Scheduling games, planning transportation and hiring referees can be a logistical nightmare with so many teams playing and training at the same time.
“I’m going to have to talk with the athletic directors about all these things and other issues,” Hubbell added. “It’s not just about fields and buses but also no fans and different levels of reopening. You can’t just say we’re going to start training and go tackle or with no pads on. There are lots of steps we have to get to before we get to a normal practice.”
Brian James, Burbank High School assistant principal of athletics and activities, echoed Hubbell’s cautious optimism and mentioned another issue that could arise when the season begins. Some coaches — in volleyball, water polo and tennis — will have to manage boys’ and girls’ teams simultaneously.
“The Burbank High School athletic community is appreciative of the CIF’s regard for all sports in its proposed athletics calendar given the multifaceted impact of the pandemic,” James wrote in an email. “Student athletes and coaches finally have a defined period to showcase their talents and abilities. The new calendar will not be without challenges for the BHS campus. Special considerations will be necessary to ensure multi-sport athletes are afforded opportunities to play multiple sports as seasons overlap or run concurrently.
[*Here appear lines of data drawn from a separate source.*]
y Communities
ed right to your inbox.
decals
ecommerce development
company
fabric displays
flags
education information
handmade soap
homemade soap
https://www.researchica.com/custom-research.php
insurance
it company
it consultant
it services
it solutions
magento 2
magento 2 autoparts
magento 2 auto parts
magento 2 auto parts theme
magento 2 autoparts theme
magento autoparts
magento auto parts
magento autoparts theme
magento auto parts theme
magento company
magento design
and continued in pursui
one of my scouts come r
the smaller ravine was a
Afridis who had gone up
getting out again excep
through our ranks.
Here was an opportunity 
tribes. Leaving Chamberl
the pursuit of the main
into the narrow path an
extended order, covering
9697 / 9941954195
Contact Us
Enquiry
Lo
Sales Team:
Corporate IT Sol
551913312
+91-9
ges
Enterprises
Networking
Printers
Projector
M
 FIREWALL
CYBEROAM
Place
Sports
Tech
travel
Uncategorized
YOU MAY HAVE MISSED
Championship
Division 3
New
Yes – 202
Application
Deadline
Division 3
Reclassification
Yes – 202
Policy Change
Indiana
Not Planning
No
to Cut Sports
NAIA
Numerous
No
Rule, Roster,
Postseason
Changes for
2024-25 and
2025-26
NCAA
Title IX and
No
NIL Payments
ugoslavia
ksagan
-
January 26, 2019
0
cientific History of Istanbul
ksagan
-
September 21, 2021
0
“Several of our coaches who coach both the girls’ and boys’ teams in a particular sport will be challenged to manage those programs simultaneously. Equally demanding will be game scheduling in a league represented by four separate districts and site based management of facilities. A remaining unknown is how student athletes will be transported in accordance with governmental guidelines. Athletics during the 2020-21 school year will be a challenge, but BHS is ready to step to the plate.”
Small schools such as Pasadena Poly will be certainly be affected the most by the two-season format, which can potentially hurt participation numbers.
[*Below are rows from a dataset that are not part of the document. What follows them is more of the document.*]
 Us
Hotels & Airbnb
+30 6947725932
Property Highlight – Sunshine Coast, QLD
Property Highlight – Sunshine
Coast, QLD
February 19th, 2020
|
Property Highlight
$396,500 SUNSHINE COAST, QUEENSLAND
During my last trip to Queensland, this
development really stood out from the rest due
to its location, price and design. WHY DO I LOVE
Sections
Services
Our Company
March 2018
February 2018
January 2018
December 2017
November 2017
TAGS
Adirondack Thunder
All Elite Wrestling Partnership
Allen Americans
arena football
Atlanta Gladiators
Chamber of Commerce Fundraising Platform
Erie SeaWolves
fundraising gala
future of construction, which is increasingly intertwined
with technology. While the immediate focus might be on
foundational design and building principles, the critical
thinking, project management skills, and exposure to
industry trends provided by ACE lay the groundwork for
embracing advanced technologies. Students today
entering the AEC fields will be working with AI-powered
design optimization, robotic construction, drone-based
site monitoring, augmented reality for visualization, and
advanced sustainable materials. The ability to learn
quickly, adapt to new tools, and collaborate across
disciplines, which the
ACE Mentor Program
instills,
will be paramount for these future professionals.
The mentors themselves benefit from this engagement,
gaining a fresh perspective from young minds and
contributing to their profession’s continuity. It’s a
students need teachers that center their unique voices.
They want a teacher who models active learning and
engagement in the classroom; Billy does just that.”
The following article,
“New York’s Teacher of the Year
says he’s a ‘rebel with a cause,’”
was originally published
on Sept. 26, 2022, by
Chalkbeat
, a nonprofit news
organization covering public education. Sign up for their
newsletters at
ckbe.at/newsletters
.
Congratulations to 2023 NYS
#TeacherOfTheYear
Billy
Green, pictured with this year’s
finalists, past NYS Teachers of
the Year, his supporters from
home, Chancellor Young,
“The CIF announcement will affect schools in different ways,” said Polytechnic A.D. Steve Beerman. “Student-athletes will have to make choices, which then dictate if the school is able to offer all levels and, more importantly, all the sports programs as we have had in the past. We do not have lights on our field so facilities will be an issue in the spring trying to run soccer, baseball and softball practices. We will figure this out while trying to do the best we can for our student athletes.”
CIF is committed to this revised calendar and does not plan on revising the dates for the first and final games for each sport. However, it will reevaluate the situation in November or December to determine whether it is safe for high school athletics to resume.
“This plan remains in place now going forward,” Wigod said. “We were hoping our schools can get to work, and everyone can get to work on what needs to be done now to get this implemented. We’ll have to look at how things develop over the next several months.”